I think the term “Native American” can be just as contradictory. Certainly, the Native Americans Cherokee house shared some concepts, but I think, when you take a closer look, each Native American tribe was very different and unique. I have written a number of articles showcasing these differences in Native American Antiquity, but today I want to compare two tribes who lived very close to each other in very similar regions—the Cherokee and the Algonquin.
The Cherokee lived primarily in the area we know today as Tennessee, South Carolina, and Georgia. The Algonquin tribes, numbering as many as 100 at one time, were along the Great Lakes, St. Lawrence River, and the Eastern Seaboard from Maine down to Virginia.
The first major difference was language. The Algonquin spoke a language classified today as Algonquin, whereas the Cherokee spoke the entirely different language of Iroquoian. They probably would not have been able to speak to one another.
The Algonquin family structure was patriarchal, opposite that of the matriarchal Cherokee. The Algonquin families were attached to the father’s side of the family.
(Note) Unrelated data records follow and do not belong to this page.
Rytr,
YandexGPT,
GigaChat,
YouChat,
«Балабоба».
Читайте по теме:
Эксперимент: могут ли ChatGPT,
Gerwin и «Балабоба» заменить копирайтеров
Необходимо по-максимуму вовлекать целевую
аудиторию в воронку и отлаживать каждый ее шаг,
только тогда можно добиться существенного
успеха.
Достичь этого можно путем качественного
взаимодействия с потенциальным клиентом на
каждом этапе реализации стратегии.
The wife left her family to live with the husband and the sons inherited hunting territories and titles (chief, etc.) from their father. The Cherokee wife was the head of the household and the children belonged to her clan. The husband was obliged to move in with her family or her house and even the responsibility of raising the children fell to her family not her husband.
In Algonquin society, the position of chief was inherited. In Cherokee society, there were two chiefs—a war chief and a peace chief—that were elected or selected based on merit.
Quoting from the Algonquin Anishinabeg Nation’s website, “During the summer, many families would get together for weddings and other common subjects. They were extended families or families that were not related to each other.
During the warm season, people would stay in the same spot or move around the same area. It was the time to gather food in prevision of winter. They would dry meat, gather wild fruits, farm certain plants, find medicine plants, etc. The food would then be used by the families when they traveled to their hunting grounds and last them until the end of November,
when the winter season would start. Winter was a survival and subsisting season.”
During warm weather, The Algonquin lived in temporary, semi portable “wigwams” enabling them the flexibility to move around and follow game or fish migrations. They spent their time out-of-doors and only used the wigwams to sleep or stay warm. Spring was spent planting crops and fishing in coastal waters or rivers using birch-bark canoes and spears. April through October, they hunted migratory birds and gathered berries and harvested crops. Then when the snow came, they congregated in winter camps in sheltered locations where they built “long houses” inside stockade-like walls.
The Cherokee did not travel to do hunting or live in different areas in different seasons. They built permanent, framed housing made of daub and waddle walls with straw roofs and lived in permanent villages where they raised crops and hunted in nearby forests. They also built small, round, domed “asi’s” to use for shelter against the cold. The Cherokee were an agricultural-based society, whereas the Algonquin were more nomadic.
These kinds of differences separated the Native American tribes and made them each unique. On some occasions, they borrowed techniques from their neighbors, but for the most part were independent thinkers creating solutions to fit their own specific circumstances and preferences.